Which lines of the data contain the string "types"? Copy every one.

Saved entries
_ _ _ _

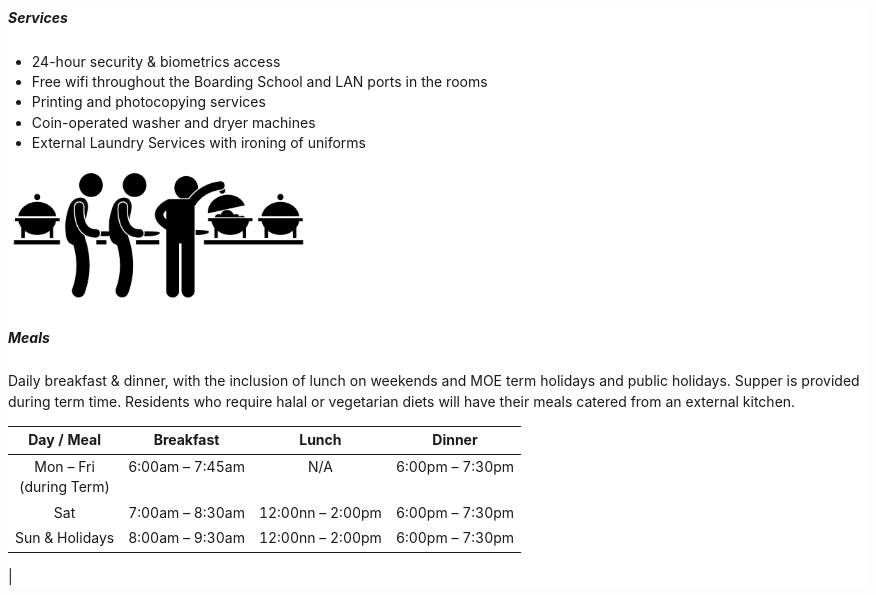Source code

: ##### **Services**

*   24-hour security &amp; biometrics access
*   Free wifi throughout the Boarding School and LAN ports in the rooms
*   Printing and photocopying services
*   Coin-operated washer and dryer machines
*   External Laundry Services with ironing of uniforms

<img style="width:35%" src="/images/boarding16.png">

##### **Meals**
Daily breakfast &amp; dinner, with the inclusion of lunch on weekends and MOE term holidays and public holidays. Supper is provided during term time. Residents who require halal or vegetarian diets will have their meals catered from an external kitchen.

| Day / Meal | Breakfast | Lunch | Dinner |
|:---:|:---:|:---:|:---:|
| Mon – Fri<br>(during Term) | 6:00am – 7:45am | N/A | 6:00pm – 7:30pm |
| Sat | 7:00am – 8:30am | 12:00nn – 2:00pm | 6:00pm – 7:30pm |
| Sun &amp; Holidays | 8:00am – 9:30am | 12:00nn – 2:00pm | 6:00pm – 7:30pm |
|
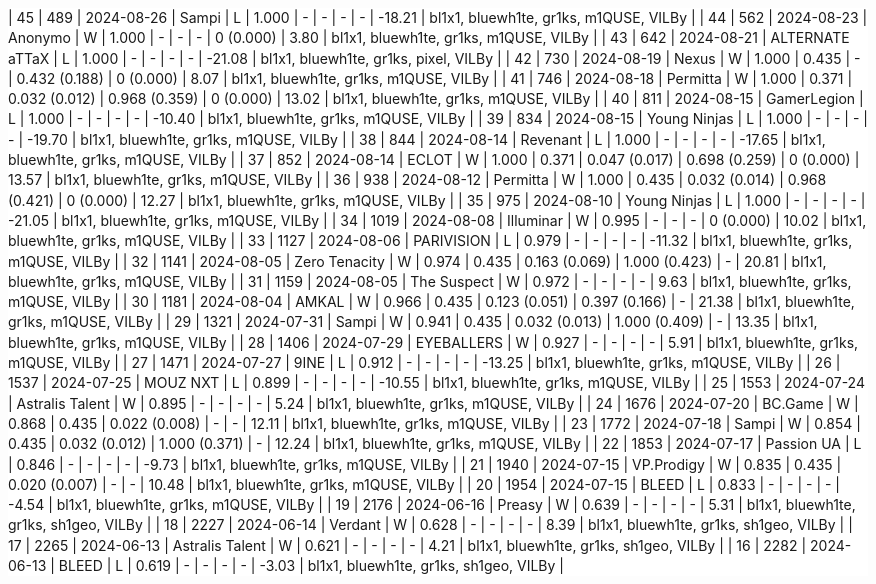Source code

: |           45 |      489 | 2024-08-26 | Sampi             | L   | 1.000      | -            | -                | -                | -         |   -18.21 | bl1x1, bluewh1te, gr1ks, m1QUSE, VILBy  |
|           44 |      562 | 2024-08-23 | Anonymo           | W   | 1.000      | -            | -                | -                | 0 (0.000) |     3.80 | bl1x1, bluewh1te, gr1ks, m1QUSE, VILBy  |
|           43 |      642 | 2024-08-21 | ALTERNATE aTTaX   | L   | 1.000      | -            | -                | -                | -         |   -21.08 | bl1x1, bluewh1te, gr1ks, pixel, VILBy   |
|           42 |      730 | 2024-08-19 | Nexus             | W   | 1.000      | 0.435        | -                | 0.432 (0.188)    | 0 (0.000) |     8.07 | bl1x1, bluewh1te, gr1ks, m1QUSE, VILBy  |
|           41 |      746 | 2024-08-18 | Permitta          | W   | 1.000      | 0.371        | 0.032 (0.012)    | 0.968 (0.359)    | 0 (0.000) |    13.02 | bl1x1, bluewh1te, gr1ks, m1QUSE, VILBy  |
|           40 |      811 | 2024-08-15 | GamerLegion       | L   | 1.000      | -            | -                | -                | -         |   -10.40 | bl1x1, bluewh1te, gr1ks, m1QUSE, VILBy  |
|           39 |      834 | 2024-08-15 | Young Ninjas      | L   | 1.000      | -            | -                | -                | -         |   -19.70 | bl1x1, bluewh1te, gr1ks, m1QUSE, VILBy  |
|           38 |      844 | 2024-08-14 | Revenant          | L   | 1.000      | -            | -                | -                | -         |   -17.65 | bl1x1, bluewh1te, gr1ks, m1QUSE, VILBy  |
|           37 |      852 | 2024-08-14 | ECLOT             | W   | 1.000      | 0.371        | 0.047 (0.017)    | 0.698 (0.259)    | 0 (0.000) |    13.57 | bl1x1, bluewh1te, gr1ks, m1QUSE, VILBy  |
|           36 |      938 | 2024-08-12 | Permitta          | W   | 1.000      | 0.435        | 0.032 (0.014)    | 0.968 (0.421)    | 0 (0.000) |    12.27 | bl1x1, bluewh1te, gr1ks, m1QUSE, VILBy  |
|           35 |      975 | 2024-08-10 | Young Ninjas      | L   | 1.000      | -            | -                | -                | -         |   -21.05 | bl1x1, bluewh1te, gr1ks, m1QUSE, VILBy  |
|           34 |     1019 | 2024-08-08 | Illuminar         | W   | 0.995      | -            | -                | -                | 0 (0.000) |    10.02 | bl1x1, bluewh1te, gr1ks, m1QUSE, VILBy  |
|           33 |     1127 | 2024-08-06 | PARIVISION        | L   | 0.979      | -            | -                | -                | -         |   -11.32 | bl1x1, bluewh1te, gr1ks, m1QUSE, VILBy  |
|           32 |     1141 | 2024-08-05 | Zero Tenacity     | W   | 0.974      | 0.435        | 0.163 (0.069)    | 1.000 (0.423)    | -         |    20.81 | bl1x1, bluewh1te, gr1ks, m1QUSE, VILBy  |
|           31 |     1159 | 2024-08-05 | The Suspect       | W   | 0.972      | -            | -                | -                | -         |     9.63 | bl1x1, bluewh1te, gr1ks, m1QUSE, VILBy  |
|           30 |     1181 | 2024-08-04 | AMKAL             | W   | 0.966      | 0.435        | 0.123 (0.051)    | 0.397 (0.166)    | -         |    21.38 | bl1x1, bluewh1te, gr1ks, m1QUSE, VILBy  |
|           29 |     1321 | 2024-07-31 | Sampi             | W   | 0.941      | 0.435        | 0.032 (0.013)    | 1.000 (0.409)    | -         |    13.35 | bl1x1, bluewh1te, gr1ks, m1QUSE, VILBy  |
|           28 |     1406 | 2024-07-29 | EYEBALLERS        | W   | 0.927      | -            | -                | -                | -         |     5.91 | bl1x1, bluewh1te, gr1ks, m1QUSE, VILBy  |
|           27 |     1471 | 2024-07-27 | 9INE              | L   | 0.912      | -            | -                | -                | -         |   -13.25 | bl1x1, bluewh1te, gr1ks, m1QUSE, VILBy  |
|           26 |     1537 | 2024-07-25 | MOUZ NXT          | L   | 0.899      | -            | -                | -                | -         |   -10.55 | bl1x1, bluewh1te, gr1ks, m1QUSE, VILBy  |
|           25 |     1553 | 2024-07-24 | Astralis Talent   | W   | 0.895      | -            | -                | -                | -         |     5.24 | bl1x1, bluewh1te, gr1ks, m1QUSE, VILBy  |
|           24 |     1676 | 2024-07-20 | BC.Game           | W   | 0.868      | 0.435        | 0.022 (0.008)    | -                | -         |    12.11 | bl1x1, bluewh1te, gr1ks, m1QUSE, VILBy  |
|           23 |     1772 | 2024-07-18 | Sampi             | W   | 0.854      | 0.435        | 0.032 (0.012)    | 1.000 (0.371)    | -         |    12.24 | bl1x1, bluewh1te, gr1ks, m1QUSE, VILBy  |
|           22 |     1853 | 2024-07-17 | Passion UA        | L   | 0.846      | -            | -                | -                | -         |    -9.73 | bl1x1, bluewh1te, gr1ks, m1QUSE, VILBy  |
|           21 |     1940 | 2024-07-15 | VP.Prodigy        | W   | 0.835      | 0.435        | 0.020 (0.007)    | -                | -         |    10.48 | bl1x1, bluewh1te, gr1ks, m1QUSE, VILBy  |
|           20 |     1954 | 2024-07-15 | BLEED             | L   | 0.833      | -            | -                | -                | -         |    -4.54 | bl1x1, bluewh1te, gr1ks, m1QUSE, VILBy  |
|           19 |     2176 | 2024-06-16 | Preasy            | W   | 0.639      | -            | -                | -                | -         |     5.31 | bl1x1, bluewh1te, gr1ks, sh1geo, VILBy  |
|           18 |     2227 | 2024-06-14 | Verdant           | W   | 0.628      | -            | -                | -                | -         |     8.39 | bl1x1, bluewh1te, gr1ks, sh1geo, VILBy  |
|           17 |     2265 | 2024-06-13 | Astralis Talent   | W   | 0.621      | -            | -                | -                | -         |     4.21 | bl1x1, bluewh1te, gr1ks, sh1geo, VILBy  |
|           16 |     2282 | 2024-06-13 | BLEED             | L   | 0.619      | -            | -                | -                | -         |    -3.03 | bl1x1, bluewh1te, gr1ks, sh1geo, VILBy  |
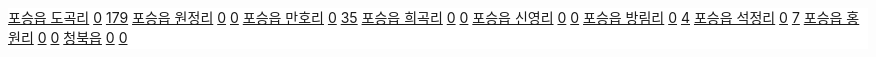 
  <tr class="item">
    <td><a href="4122025622.html">포승읍 도곡리</a></td>
    <td><a href="4122025622.html">0</a></td>
    <td><a href="4122025622.html">179</a></td>
  </tr>
    

  <tr class="item">
    <td><a href="4122025623.html">포승읍 원정리</a></td>
    <td><a href="4122025623.html">0</a></td>
    <td><a href="4122025623.html">0</a></td>
  </tr>
    

  <tr class="item">
    <td><a href="4122025624.html">포승읍 만호리</a></td>
    <td><a href="4122025624.html">0</a></td>
    <td><a href="4122025624.html">35</a></td>
  </tr>
    

  <tr class="item">
    <td><a href="4122025625.html">포승읍 희곡리</a></td>
    <td><a href="4122025625.html">0</a></td>
    <td><a href="4122025625.html">0</a></td>
  </tr>
    

  <tr class="item">
    <td><a href="4122025626.html">포승읍 신영리</a></td>
    <td><a href="4122025626.html">0</a></td>
    <td><a href="4122025626.html">0</a></td>
  </tr>
    

  <tr class="item">
    <td><a href="4122025627.html">포승읍 방림리</a></td>
    <td><a href="4122025627.html">0</a></td>
    <td><a href="4122025627.html">4</a></td>
  </tr>
    

  <tr class="item">
    <td><a href="4122025628.html">포승읍 석정리</a></td>
    <td><a href="4122025628.html">0</a></td>
    <td><a href="4122025628.html">7</a></td>
  </tr>
    

  <tr class="item">
    <td><a href="4122025629.html">포승읍 홍원리</a></td>
    <td><a href="4122025629.html">0</a></td>
    <td><a href="4122025629.html">0</a></td>
  </tr>
    

  <tr class="item">
    <td><a href="4122025900.html">청북읍</a></td>
    <td><a href="4122025900.html">0</a></td>
    <td><a href="4122025900.html">0</a></td>
  </tr>
    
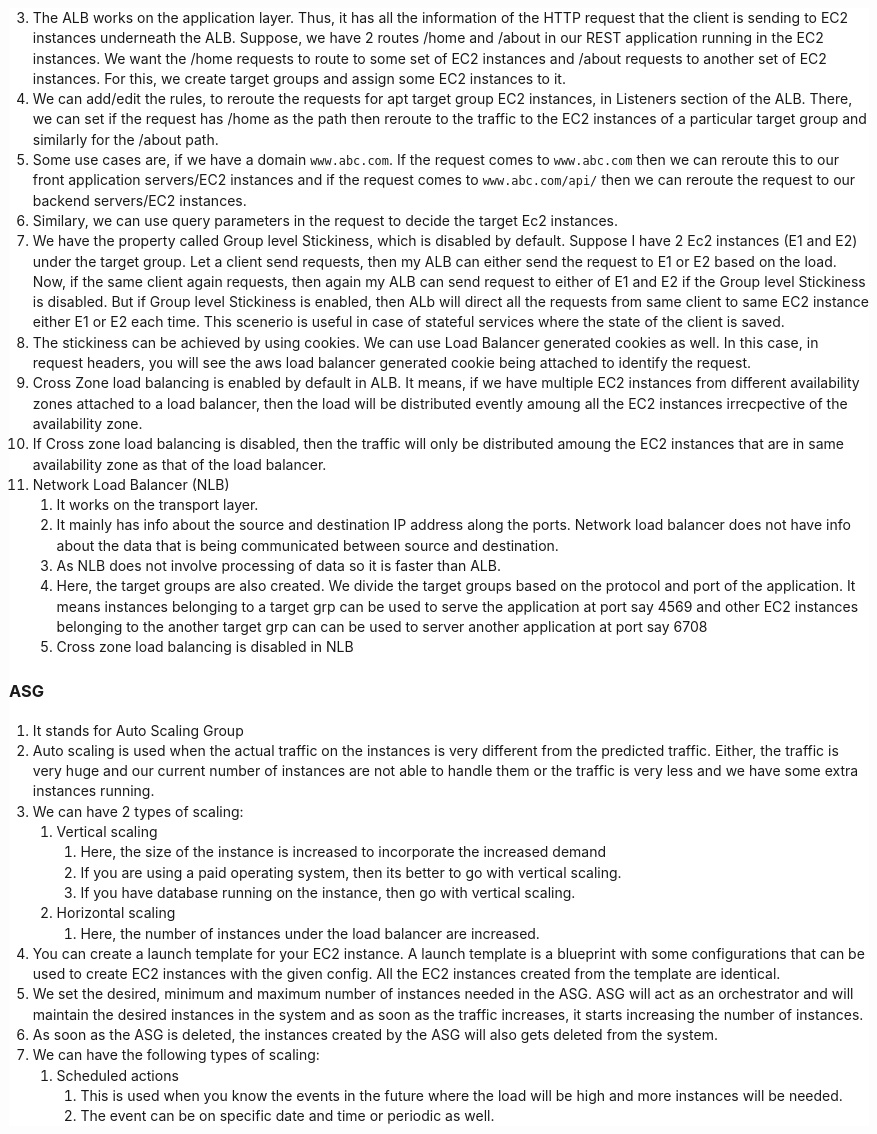    3. The ALB works on the application layer. Thus, it has all the information of the HTTP request that the client is sending to EC2 instances underneath the ALB. Suppose, we have 2 routes /home and /about in our REST application running in the EC2 instances. We want the /home requests to route to some set of EC2 instances and /about requests to another set of EC2 instances. For this, we create target groups and assign some EC2 instances to it.
   4. We can add/edit the rules, to reroute the requests for apt target group EC2 instances, in Listeners section of the ALB. There, we can set if the request has /home as the path then reroute to the traffic to the EC2 instances of a particular target group and similarly for the /about path.
   5. Some use cases are, if we have a domain `www.abc.com`. If the request comes to `www.abc.com` then we can reroute this to our front application servers/EC2 instances and if the request comes to `www.abc.com/api/` then we can reroute the request to our backend servers/EC2 instances.
   6. Similary, we can use query parameters in the request to decide the target Ec2 instances.
   7. We have the property called Group level Stickiness, which is disabled by default. Suppose I have 2 Ec2 instances (E1 and E2) under the target group. Let a client send requests, then my ALB can either send the request to E1 or E2 based on the load. Now, if the same client again requests, then again my ALB can send request to either of E1 and E2 if the Group level Stickiness is disabled. But if Group level Stickiness is enabled, then ALb will direct all the requests from same client to same EC2 instance either E1 or E2 each time. This scenerio is useful in case of stateful services where the state of the client is saved.
   8. The stickiness can be achieved by using cookies. We can use Load Balancer generated cookies as well. In this case, in request headers, you will see the aws load balancer generated cookie being attached to identify the request.
   9. Cross Zone load balancing is enabled by default in ALB. It means, if we have multiple EC2 instances from different availability zones attached to a load balancer, then the load will be distributed evently amoung all the EC2 instances irrecpective of the availability zone.
   10. If Cross zone load balancing is disabled, then the traffic will only be distributed amoung the EC2 instances that are in same availability zone as that of the load balancer.
9. Network Load Balancer (NLB)
   1. It works on the transport layer.
   2. It mainly has info about the source and destination IP address along the ports. Network load balancer does not have info about the data that is being communicated between source and destination.
   3. As NLB does not involve processing of data so it is faster than ALB.
   4. Here, the target groups are also created. We divide the target groups based on the protocol and port of the application. It means instances belonging to a target grp can be used to serve the application at port say 4569 and other EC2 instances belonging to the another target grp can can be used to server another application at port say 6708
   5. Cross zone load balancing is disabled in NLB

### ASG

1. It stands for Auto Scaling Group
2. Auto scaling is used when the actual traffic on the instances is very different from the predicted traffic. Either, the traffic is very huge and our current number of instances are not able to handle them or the traffic is very less and we have some extra instances running.
3. We can have 2 types of scaling:
   1. Vertical scaling
      1. Here, the size of the instance is increased to incorporate the increased demand
      2. If you are using a paid operating system, then its better to go with vertical scaling.
      3. If you have database running on the instance, then go with vertical scaling.
   2. Horizontal scaling
      1. Here, the number of instances under the load balancer are increased.
4. You can create a launch template for your EC2 instance. A launch template is a blueprint with some configurations that can be used to create EC2 instances with the given config. All the EC2 instances created from the template are identical.
5. We set the desired, minimum and maximum number of instances needed in the ASG. ASG will act as an orchestrator and will maintain the desired instances in the system and as soon as the traffic increases, it starts increasing the number of instances.
6. As soon as the ASG is deleted, the instances created by the ASG will also gets deleted from the system.
7. We can have the following types of scaling:
   1. Scheduled actions
      1. This is used when you know the events in the future where the load will be high and more instances will be needed.
      2. The event can be on specific date and time or periodic as well.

_ _ _ _

**YOUR SOLUTION**:
3. We can have 2 types of scaling:
7. We can have the following types of scaling:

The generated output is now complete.